Pendant que Kyiv se dote d’une industrie de défense, Canberra annonce la construction de sa première raffinerie depuis soixante ans. La raison est limpide : le blocage du détroit d’Ormuz fragilise les approvisionnements en carburant, et l’Australie ne veut plus dépendre de chaînes logistiques hors de son contrôle. Souveraineté énergétique, souveraineté industrielle, souveraineté militaire — tout cela forme un même continuum stratégique.

La France, elle, a fermé des raffineries, réduit ses stocks stratégiques, externalisé sa logistique.

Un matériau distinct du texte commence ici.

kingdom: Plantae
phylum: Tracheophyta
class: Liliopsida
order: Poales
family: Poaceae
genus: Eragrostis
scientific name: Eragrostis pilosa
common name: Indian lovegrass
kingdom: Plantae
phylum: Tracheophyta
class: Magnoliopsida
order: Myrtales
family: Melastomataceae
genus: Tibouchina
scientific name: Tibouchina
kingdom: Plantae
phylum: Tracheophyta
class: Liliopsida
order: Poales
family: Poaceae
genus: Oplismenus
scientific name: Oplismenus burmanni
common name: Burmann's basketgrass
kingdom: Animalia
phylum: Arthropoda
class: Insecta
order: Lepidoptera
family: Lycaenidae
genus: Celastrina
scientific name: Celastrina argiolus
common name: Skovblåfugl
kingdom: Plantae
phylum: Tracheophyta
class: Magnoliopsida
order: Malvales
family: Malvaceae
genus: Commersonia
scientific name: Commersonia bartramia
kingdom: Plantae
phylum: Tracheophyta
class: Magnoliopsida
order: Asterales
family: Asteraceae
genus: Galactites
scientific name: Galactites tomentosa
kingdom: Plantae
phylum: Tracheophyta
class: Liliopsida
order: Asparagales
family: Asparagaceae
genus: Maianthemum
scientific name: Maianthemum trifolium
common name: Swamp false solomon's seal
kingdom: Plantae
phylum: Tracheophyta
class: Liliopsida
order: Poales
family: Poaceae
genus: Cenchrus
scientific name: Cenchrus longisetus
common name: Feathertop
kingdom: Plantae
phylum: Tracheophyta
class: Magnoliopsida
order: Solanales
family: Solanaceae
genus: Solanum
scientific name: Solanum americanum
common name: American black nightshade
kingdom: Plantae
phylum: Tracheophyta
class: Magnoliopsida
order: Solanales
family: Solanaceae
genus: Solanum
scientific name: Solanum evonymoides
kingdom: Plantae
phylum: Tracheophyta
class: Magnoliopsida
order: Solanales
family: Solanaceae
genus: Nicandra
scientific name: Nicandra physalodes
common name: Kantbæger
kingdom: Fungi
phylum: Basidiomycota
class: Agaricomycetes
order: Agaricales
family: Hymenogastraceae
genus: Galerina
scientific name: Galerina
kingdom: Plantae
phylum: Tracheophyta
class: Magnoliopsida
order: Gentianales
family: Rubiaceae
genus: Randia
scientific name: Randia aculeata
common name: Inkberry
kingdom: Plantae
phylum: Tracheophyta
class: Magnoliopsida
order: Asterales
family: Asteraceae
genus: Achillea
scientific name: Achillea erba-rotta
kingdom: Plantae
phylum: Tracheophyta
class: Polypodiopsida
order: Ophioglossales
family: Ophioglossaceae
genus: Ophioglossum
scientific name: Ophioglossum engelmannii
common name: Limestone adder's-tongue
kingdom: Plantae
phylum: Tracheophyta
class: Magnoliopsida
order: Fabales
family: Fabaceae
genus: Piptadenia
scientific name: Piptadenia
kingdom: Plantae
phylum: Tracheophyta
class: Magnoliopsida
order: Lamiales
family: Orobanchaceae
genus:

Et lorsqu’un mégafeu ravage la Gironde, le gouvernement Lecornu se retrouve à envoyer l’armée en pompier — au sens propre — faute d’une doctrine claire de gestion des crises territoriales. L’opposition crie à l’impréparation. Elle n’a pas tort, mais elle omet de préciser que cette impréparation est bipartisane, accumulée depuis des décennies de sous-investissement chronique dans les capacités de l’État.

Le budget des armées français atteint certes 2 % du PIB en 2025, conformément aux engagements de la LPM. Mais ce chiffre masque des décennies de retard capacitaire : munitions insuffisantes, stocks de pièces détachées faméliques, lacunes criantes dans la défense sol-air. On repeint la façade sans refaire les fondations.

Payer maintenant ou payer beaucoup plus cher demain

La vraie question budgétaire n’est pas de savoir si la France peut se permettre d’investir davantage dans sa défense. C’est de savoir si elle peut se permettre de ne pas le faire. Les sanctions américaines contre la Russie, les drones ukrainiens qui frappent les infrastructures énergétiques russes, la recomposition de l’arc indo-pacifique autour de la souveraineté énergétique — tout signale la même réalité : le monde de 2026 se réarme vite, mal ou bien, mais il se réarme.

La France a le choix entre investir intelligemment maintenant dans son industrie de défense — missiles, drones, cybersécurité, munitions — ou constater dans dix ans que ses alliés ont pris les marchés, les technologies et les alliances. L’argent public est rare, certes. Mais il existe peu d’investissements plus rentables pour un État que de ne pas avoir à se battre en position de faiblesse.

Zelensky l’a compris. Les Australiens l’ont compris. À Paris, on éteint des incendies.